Possible Issues with Gold ETFs
Talk to any serious gold bug and they will have a problem with gold exchange-traded funds. That’s because many of these funds do not actually buy the physical gold to back up what is represented by its ETF. In fact, many gold experts have predicted that these gold ETFs will collapse. So far that hasn’t been the case. However, we could see a “stress test” in what these ETFs can do. If it turns out that the gold ETFs will not be able to match the spot price of gold, you could see a further rise in the value of physical gold coins and bullion.
Possible Great Depression 2 and Gold Confiscation?
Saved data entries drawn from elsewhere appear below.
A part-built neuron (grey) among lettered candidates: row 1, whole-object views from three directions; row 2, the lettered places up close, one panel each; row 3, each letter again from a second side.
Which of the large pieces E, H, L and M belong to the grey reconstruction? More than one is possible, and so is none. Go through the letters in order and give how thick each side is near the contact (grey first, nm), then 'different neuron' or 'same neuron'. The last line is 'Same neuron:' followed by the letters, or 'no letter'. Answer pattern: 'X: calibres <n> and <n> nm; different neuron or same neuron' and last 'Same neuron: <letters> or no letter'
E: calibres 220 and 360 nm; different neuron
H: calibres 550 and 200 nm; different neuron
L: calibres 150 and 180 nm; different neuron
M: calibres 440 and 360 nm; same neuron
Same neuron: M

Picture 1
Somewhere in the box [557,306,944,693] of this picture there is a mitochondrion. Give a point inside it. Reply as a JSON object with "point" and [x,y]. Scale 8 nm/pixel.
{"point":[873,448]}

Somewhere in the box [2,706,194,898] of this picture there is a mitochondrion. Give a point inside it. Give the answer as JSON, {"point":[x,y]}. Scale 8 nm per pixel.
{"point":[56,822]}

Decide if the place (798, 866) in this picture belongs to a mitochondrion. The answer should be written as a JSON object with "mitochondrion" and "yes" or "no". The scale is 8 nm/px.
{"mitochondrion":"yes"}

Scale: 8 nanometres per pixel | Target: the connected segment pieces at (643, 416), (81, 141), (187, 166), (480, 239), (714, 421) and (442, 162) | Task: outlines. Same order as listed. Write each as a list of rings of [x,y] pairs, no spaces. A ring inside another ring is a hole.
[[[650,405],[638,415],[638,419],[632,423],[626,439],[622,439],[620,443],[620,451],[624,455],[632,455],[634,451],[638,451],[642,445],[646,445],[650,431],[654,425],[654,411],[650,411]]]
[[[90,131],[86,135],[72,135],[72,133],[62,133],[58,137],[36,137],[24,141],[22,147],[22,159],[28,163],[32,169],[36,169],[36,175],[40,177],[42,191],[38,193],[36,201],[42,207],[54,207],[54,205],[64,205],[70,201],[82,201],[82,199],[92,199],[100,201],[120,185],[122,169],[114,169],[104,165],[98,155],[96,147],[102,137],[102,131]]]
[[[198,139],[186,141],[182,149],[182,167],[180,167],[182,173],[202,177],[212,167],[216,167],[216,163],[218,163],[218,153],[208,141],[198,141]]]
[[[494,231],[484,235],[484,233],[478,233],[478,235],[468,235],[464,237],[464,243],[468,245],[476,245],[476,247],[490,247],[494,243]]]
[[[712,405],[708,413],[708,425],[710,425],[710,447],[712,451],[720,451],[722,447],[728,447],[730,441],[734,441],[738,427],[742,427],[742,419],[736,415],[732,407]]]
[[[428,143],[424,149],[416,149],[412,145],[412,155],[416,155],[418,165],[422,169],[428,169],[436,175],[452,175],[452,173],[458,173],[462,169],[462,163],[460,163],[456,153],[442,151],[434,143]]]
Now here is where we look at the dark side of owning gold during a time like this. When there is a crisis in the markets, investors tend to look at what happened the last time a similar situation existed. The closest parallel to current events is what happened during the Great Depression. As gold historians will tell you, President Roosevelt outlawed the private ownership of physical gold with Executive Order 6102 in 1933. Owners of gold had to surrender their coins and bullion to the United States in return for $35 per ounce.
Some gold investors believe that if there is another Great Depression, the government could try to confiscate gold once again. The fear of that confiscation repeat could further propel the yellow metal higher.
Currency Collapse could Skyrocket Gold
As you already know, many governments around the world are spending hundreds of billions to trillions of dollars to offer grants, loans and direct payouts to businesses and private citizens. This act is seen as a necessary way to prevent people and companies from the worst effects of the pandemic lockdown, loss of jobs and closure of businesses. While these acts may be necessary, it may come at a lethal cost to a number of currencies. You can expect many currencies to devalue or even collapse. That could further send gold prices north.
Summing It all up
We are living in uncertain and unheard-of times. That means you can expect gold to outperform equities and move higher as long as the pandemic continues. You will want to stay on top of the latest news events to see what may affect gold’s price in the near, intermediate and long-term future.